Skip to content

OPLIN 4Cast #243: Natural language Question Answering

Posted in 4cast

An article caught our attention last week concerning some additions to Gartner Research’s Hype Cycle for Emerging Technologies. If you’re not familiar with the Hype Cycles, the Gartner website has a good explanation, but what they basically do is predict the life cycle of technologies as they move through inflated expectations to eventual productivity. One of the emerging technologies in the current hype cycle is natural language Question Answering (QA), which Gartner predicts will reach mainstream adoption in 5-10 years. For libraries, this is reminiscent of the plot of that old movie Desk Set; will computers – similar to the IBM Watson system that recently competed on Jeopardy! – soon be replacing reference librarians?

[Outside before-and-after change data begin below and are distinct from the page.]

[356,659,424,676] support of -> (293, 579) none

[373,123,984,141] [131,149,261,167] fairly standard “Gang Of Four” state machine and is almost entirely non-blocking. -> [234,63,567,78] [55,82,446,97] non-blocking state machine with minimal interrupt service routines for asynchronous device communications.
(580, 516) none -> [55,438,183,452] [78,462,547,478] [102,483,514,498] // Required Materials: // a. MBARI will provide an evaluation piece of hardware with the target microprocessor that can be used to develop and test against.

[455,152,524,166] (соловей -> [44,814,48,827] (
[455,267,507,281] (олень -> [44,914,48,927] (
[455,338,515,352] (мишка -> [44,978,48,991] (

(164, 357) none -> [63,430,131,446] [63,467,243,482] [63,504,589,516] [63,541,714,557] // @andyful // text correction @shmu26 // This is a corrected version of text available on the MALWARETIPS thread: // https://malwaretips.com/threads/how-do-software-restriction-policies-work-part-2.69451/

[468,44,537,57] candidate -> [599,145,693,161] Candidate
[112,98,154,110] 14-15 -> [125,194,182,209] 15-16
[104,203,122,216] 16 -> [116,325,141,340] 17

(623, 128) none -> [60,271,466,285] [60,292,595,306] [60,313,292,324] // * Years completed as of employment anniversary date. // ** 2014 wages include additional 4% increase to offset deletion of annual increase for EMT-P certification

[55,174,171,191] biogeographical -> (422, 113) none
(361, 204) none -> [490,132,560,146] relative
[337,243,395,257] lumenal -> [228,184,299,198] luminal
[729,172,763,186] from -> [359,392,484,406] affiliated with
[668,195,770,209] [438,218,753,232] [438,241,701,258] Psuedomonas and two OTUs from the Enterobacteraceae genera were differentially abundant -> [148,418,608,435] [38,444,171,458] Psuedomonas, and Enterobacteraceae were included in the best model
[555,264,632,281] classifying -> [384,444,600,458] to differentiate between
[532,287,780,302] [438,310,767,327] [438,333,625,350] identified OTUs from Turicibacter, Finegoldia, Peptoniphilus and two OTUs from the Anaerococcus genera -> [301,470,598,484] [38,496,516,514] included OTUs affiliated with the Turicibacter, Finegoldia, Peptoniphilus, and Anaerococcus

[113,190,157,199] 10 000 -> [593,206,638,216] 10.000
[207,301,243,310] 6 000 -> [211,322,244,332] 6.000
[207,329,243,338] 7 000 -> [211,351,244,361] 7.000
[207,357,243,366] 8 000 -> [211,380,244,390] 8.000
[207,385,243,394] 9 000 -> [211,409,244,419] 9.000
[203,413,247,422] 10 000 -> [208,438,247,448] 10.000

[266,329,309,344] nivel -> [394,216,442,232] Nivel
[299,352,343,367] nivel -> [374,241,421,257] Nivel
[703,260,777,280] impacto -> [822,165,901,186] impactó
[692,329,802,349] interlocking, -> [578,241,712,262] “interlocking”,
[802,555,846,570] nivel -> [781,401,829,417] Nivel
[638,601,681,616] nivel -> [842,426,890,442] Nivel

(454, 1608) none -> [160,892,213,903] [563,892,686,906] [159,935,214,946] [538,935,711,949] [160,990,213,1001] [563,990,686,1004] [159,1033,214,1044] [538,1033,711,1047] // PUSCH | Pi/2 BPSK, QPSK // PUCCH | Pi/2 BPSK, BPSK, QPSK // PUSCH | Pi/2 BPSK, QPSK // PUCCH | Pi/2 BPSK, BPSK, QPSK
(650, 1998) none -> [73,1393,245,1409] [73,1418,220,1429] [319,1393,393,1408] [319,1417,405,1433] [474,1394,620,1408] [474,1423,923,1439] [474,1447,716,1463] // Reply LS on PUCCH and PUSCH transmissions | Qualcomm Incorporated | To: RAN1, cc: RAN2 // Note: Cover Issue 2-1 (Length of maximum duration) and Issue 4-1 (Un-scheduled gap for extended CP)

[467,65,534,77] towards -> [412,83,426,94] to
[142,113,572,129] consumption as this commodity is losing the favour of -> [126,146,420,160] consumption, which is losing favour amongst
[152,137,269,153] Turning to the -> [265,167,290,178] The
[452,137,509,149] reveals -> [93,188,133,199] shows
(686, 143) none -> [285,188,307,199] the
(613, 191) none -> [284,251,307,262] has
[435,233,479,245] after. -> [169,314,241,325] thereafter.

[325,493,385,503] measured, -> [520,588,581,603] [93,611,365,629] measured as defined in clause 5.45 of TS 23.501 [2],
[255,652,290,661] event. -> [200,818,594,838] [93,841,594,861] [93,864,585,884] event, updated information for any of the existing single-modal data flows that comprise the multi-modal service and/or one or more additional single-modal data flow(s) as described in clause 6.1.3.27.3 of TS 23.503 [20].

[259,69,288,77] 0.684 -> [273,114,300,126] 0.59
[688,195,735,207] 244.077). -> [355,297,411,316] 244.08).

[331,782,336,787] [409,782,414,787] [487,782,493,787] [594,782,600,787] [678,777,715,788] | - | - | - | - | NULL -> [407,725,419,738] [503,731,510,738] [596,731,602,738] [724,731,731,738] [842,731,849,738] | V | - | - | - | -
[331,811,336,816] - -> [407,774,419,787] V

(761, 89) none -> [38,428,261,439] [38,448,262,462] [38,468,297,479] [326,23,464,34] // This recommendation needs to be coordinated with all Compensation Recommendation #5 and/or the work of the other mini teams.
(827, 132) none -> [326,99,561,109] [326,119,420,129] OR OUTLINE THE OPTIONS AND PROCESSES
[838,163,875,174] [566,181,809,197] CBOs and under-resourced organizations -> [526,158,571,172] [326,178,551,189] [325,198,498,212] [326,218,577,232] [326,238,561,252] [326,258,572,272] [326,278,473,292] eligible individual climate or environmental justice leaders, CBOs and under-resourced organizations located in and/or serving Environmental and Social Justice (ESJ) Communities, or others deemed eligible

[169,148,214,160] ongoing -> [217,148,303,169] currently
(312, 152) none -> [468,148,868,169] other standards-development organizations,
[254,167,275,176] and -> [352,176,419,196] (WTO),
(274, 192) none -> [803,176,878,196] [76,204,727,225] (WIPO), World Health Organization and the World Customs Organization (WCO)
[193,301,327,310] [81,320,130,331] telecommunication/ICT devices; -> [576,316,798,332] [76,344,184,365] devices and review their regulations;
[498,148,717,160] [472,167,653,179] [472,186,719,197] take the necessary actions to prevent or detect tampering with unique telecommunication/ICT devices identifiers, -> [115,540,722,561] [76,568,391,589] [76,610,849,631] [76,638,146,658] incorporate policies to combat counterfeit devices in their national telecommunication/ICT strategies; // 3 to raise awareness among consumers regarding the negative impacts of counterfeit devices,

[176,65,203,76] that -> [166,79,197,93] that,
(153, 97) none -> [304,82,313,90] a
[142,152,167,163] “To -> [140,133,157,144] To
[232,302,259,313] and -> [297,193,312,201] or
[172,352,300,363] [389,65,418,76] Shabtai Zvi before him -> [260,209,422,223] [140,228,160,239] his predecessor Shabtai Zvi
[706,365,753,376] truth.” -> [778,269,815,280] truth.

  • How does QA technology compare to document search? (IBM DeepQA Project FAQ)  “The key difference between QA technology and document search is that document search takes a keyword query and returns a list of documents, ranked in order of relevance to the query, while QA technology takes a question expressed in natural language, seeks to understand it in much greater detail, and returns a precise answer to the question.”
  • What is artificial intelligence? (New York Times Opinion/Richard Powers)  “Open-domain question answering has long been one of the great holy grails of artificial intelligence.[…] It goes well beyond what search engines like Google do when they comb data for keywords. Google can give you 300,000 page matches for a search of the terms ‘greyhound,’ ‘origin’ and ‘African country,’ which you can then comb through at your leisure to find what you need. Asked in what African country the greyhound originated, Watson can tell you in a couple of seconds that the authoritative consensus favors Egypt.”
  • Katz explains contributions to Watson Jeopardy! challenge (MIT CSAIL News/Abby Abazorius)  “[Principal Research Scientist Boris] Katz’s model of syntactic decomposition helps Watson decipher complex, multi-pronged questions by allowing the system to understand that it needs to tackle several sub-questions. The system then uses an algorithm that helps it decide which sub-questions to answer and in what order, and compiles the gathered information into a cohesive, and hopefully correct, answer.”
  • An analysis of the AskMSR question-answering system (Microsoft Research/Eric Brill et. al.) [pdf]  “Typically, when deploying a question answering system, there is some cost associated with returning incorrect answers to a user. Therefore, it is important that a QA system has some idea as to how likely an answer is to be correct, so it can choose not to answer rather than answer incorrectly.[…] Ideally, we would like to be able to determine the likelihood of answering correctly solely from an analysis of the question.”

Watson fact:
The IBM Watson computer system used on Jeopardy! had 200 million pages of information stored in its memory, including the full text of Wikipedia.